Exercise goal: The result should be every line of the listing that contains "Step".

Information:
▼

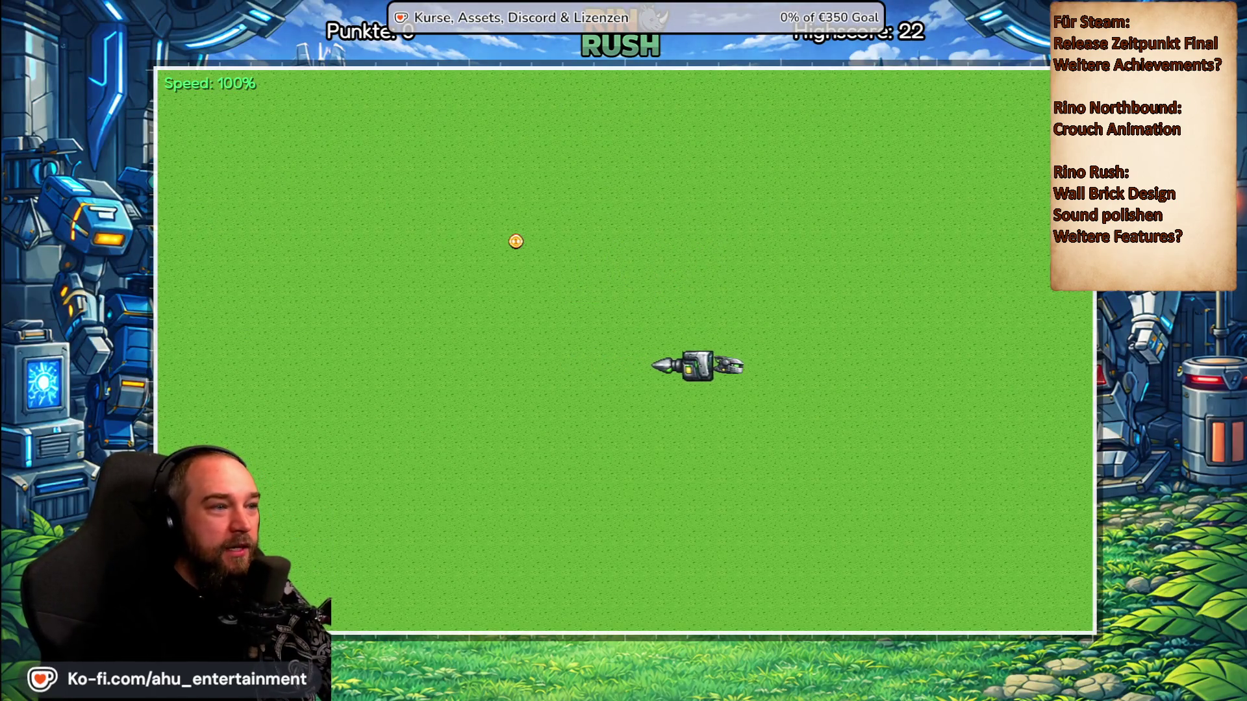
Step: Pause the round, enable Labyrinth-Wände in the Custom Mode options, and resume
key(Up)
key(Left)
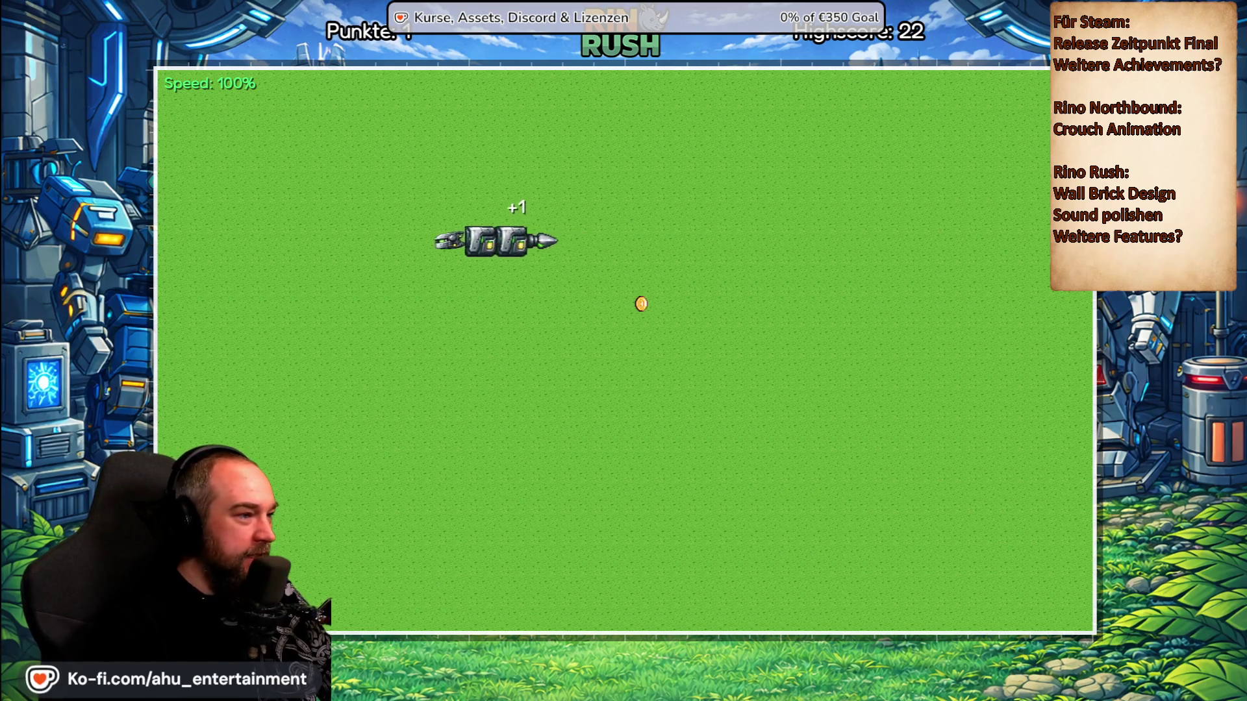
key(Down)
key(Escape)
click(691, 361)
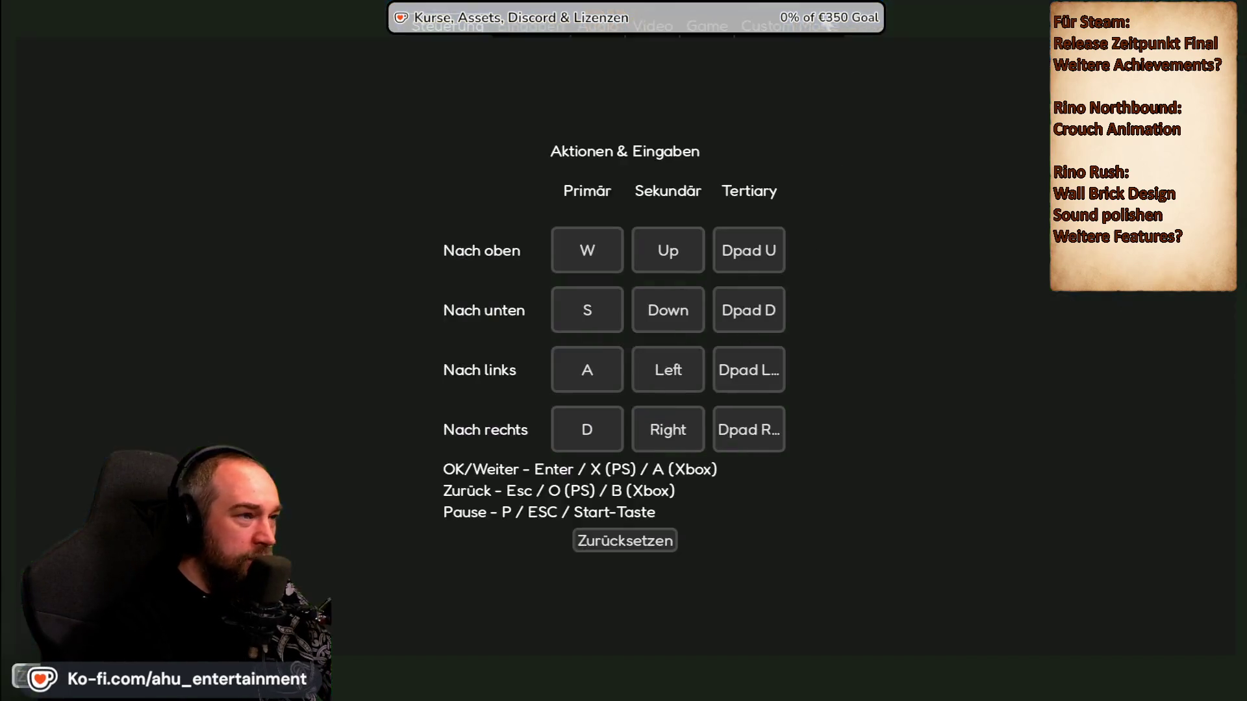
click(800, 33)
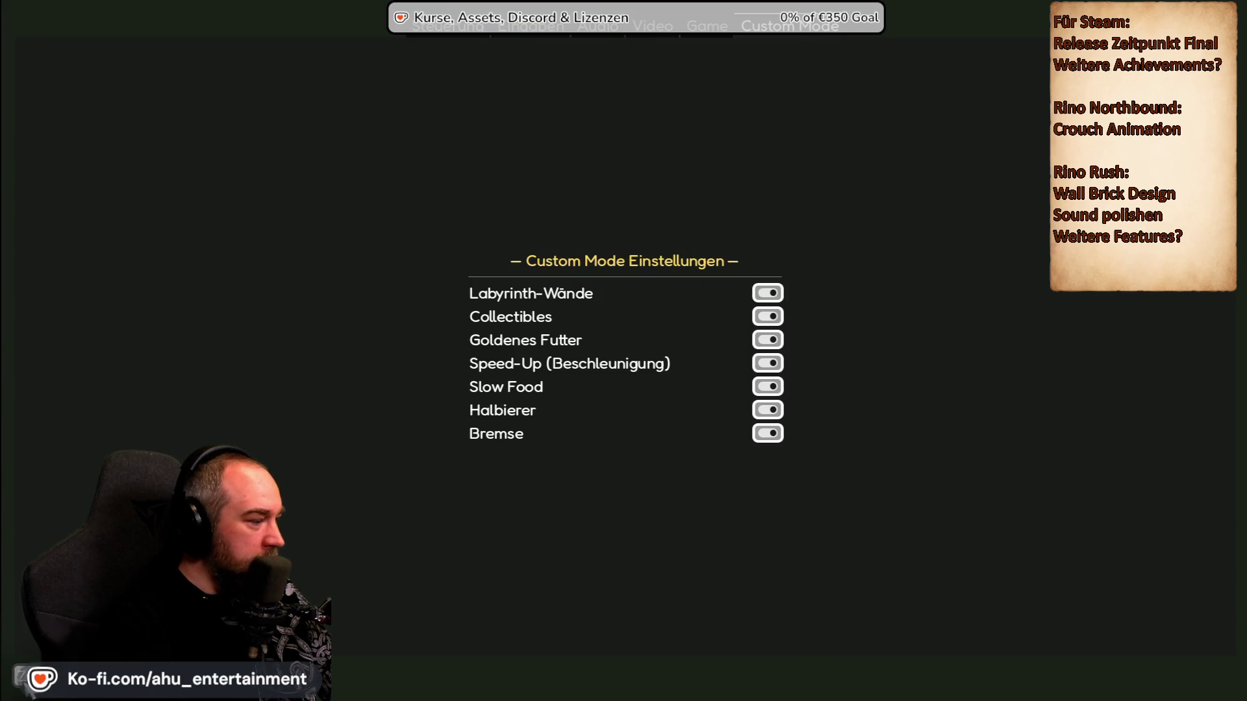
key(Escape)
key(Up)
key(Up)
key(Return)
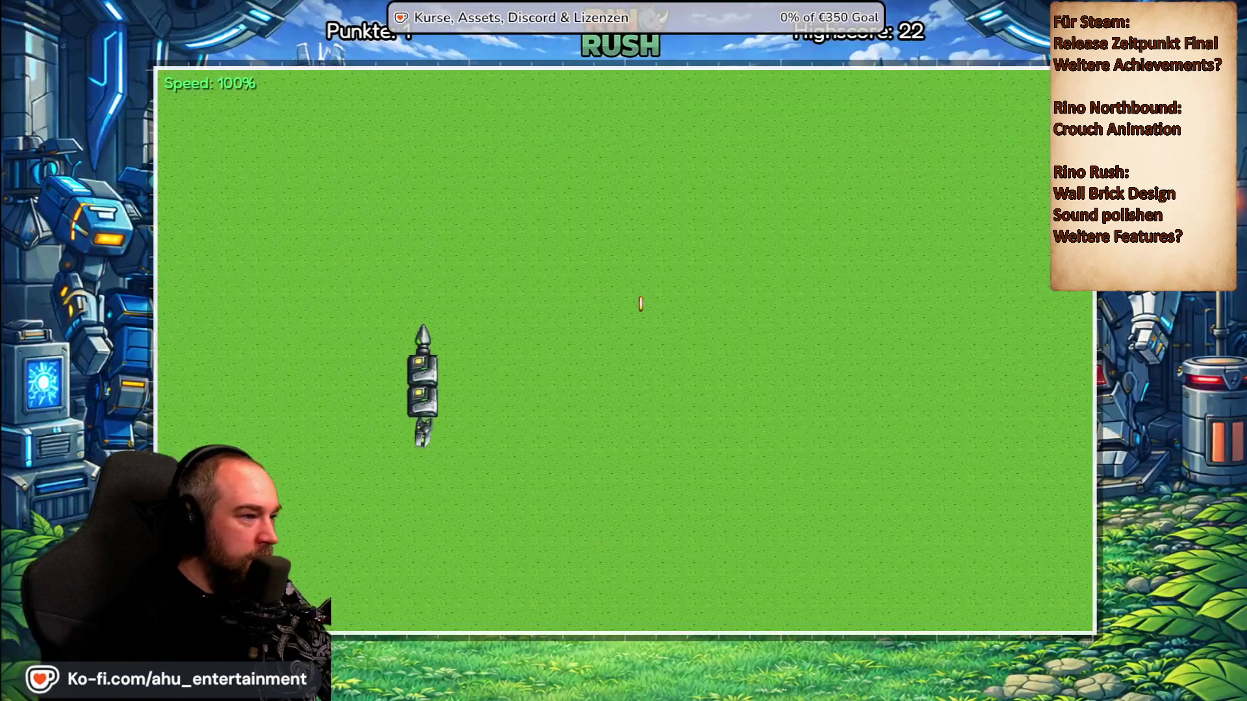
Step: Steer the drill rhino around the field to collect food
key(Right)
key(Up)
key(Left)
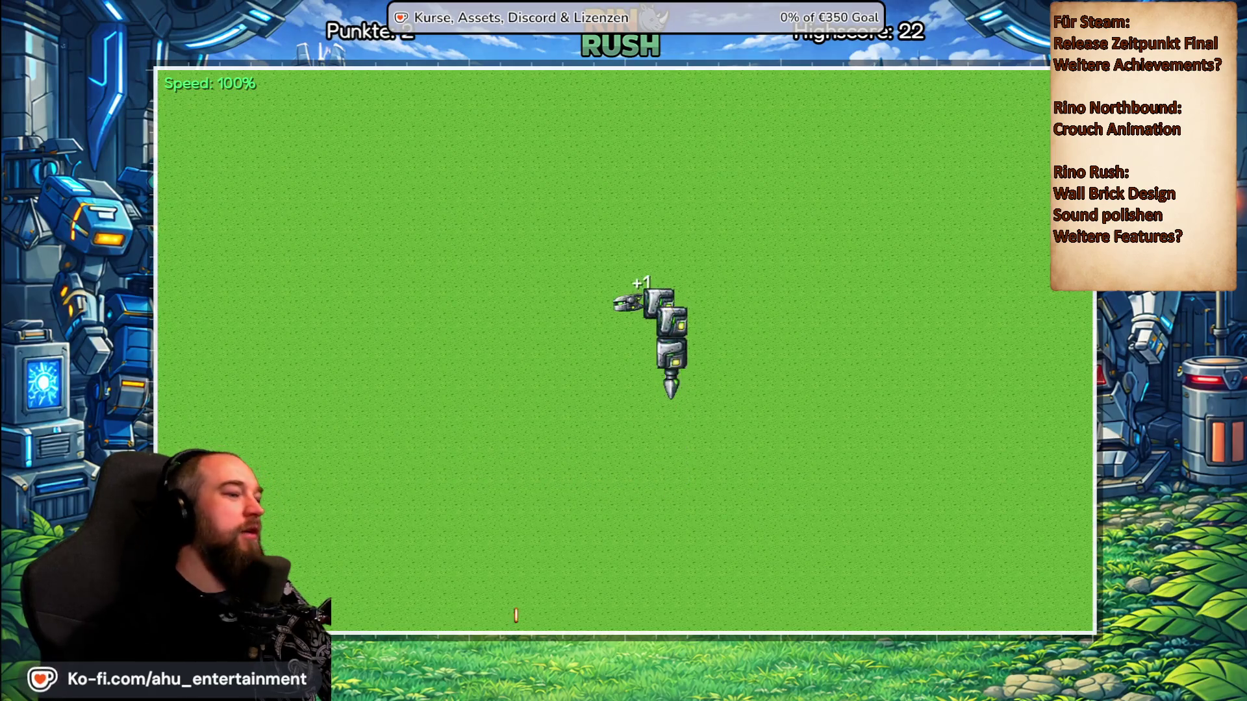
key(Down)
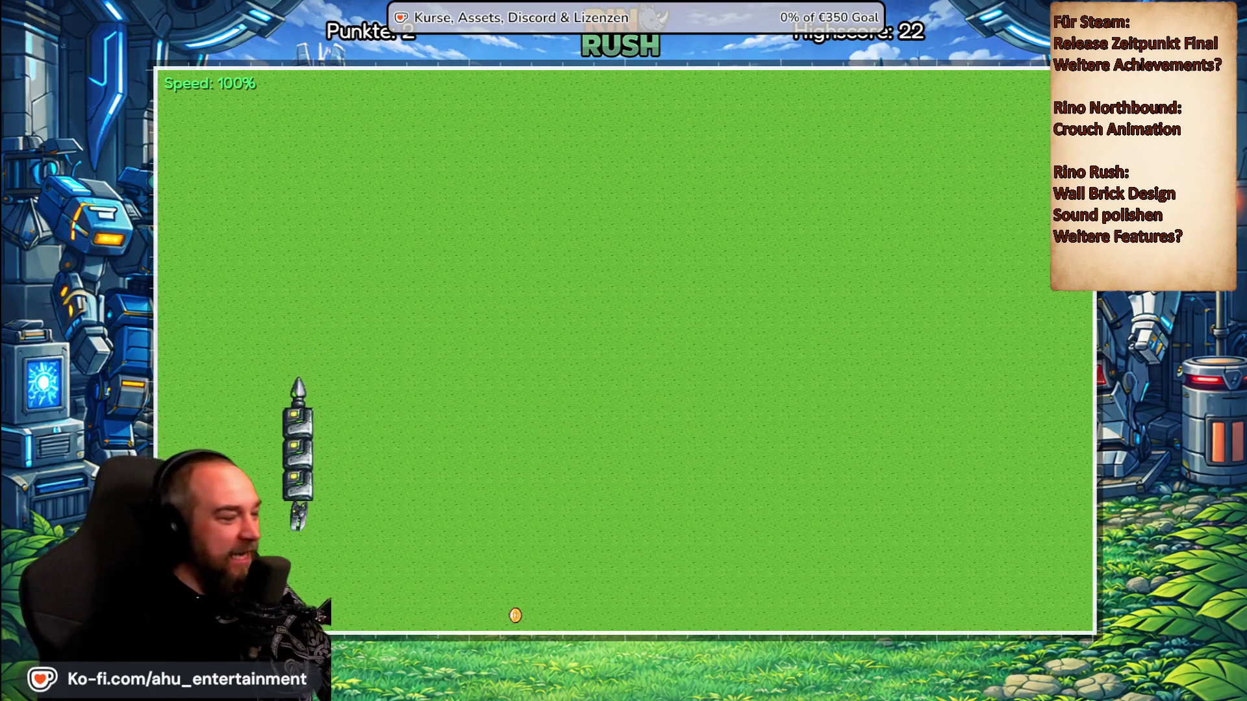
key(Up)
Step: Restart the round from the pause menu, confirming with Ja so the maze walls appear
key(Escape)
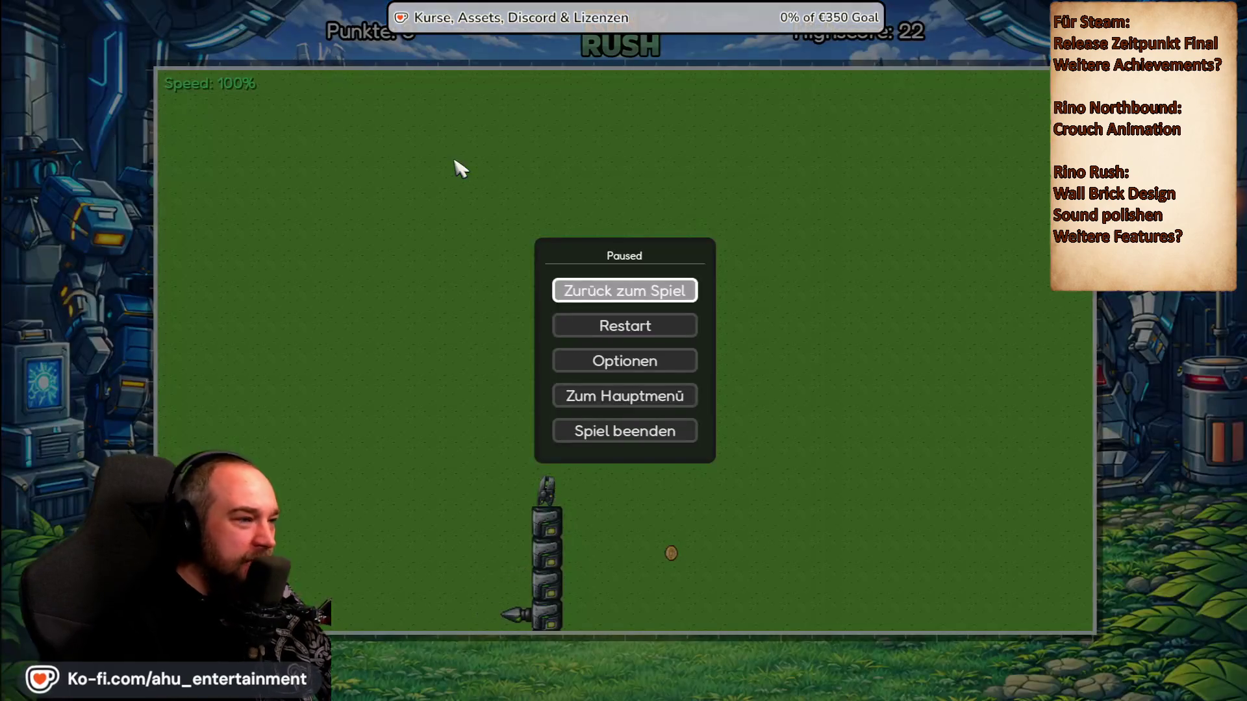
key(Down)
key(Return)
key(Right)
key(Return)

▲

The completed task:
Step: Pause the round, enable Labyrinth-Wände in the Custom Mode options, and resume
Step: Steer the drill rhino around the field to collect food
Step: Restart the round from the pause menu, confirming with Ja so the maze walls appear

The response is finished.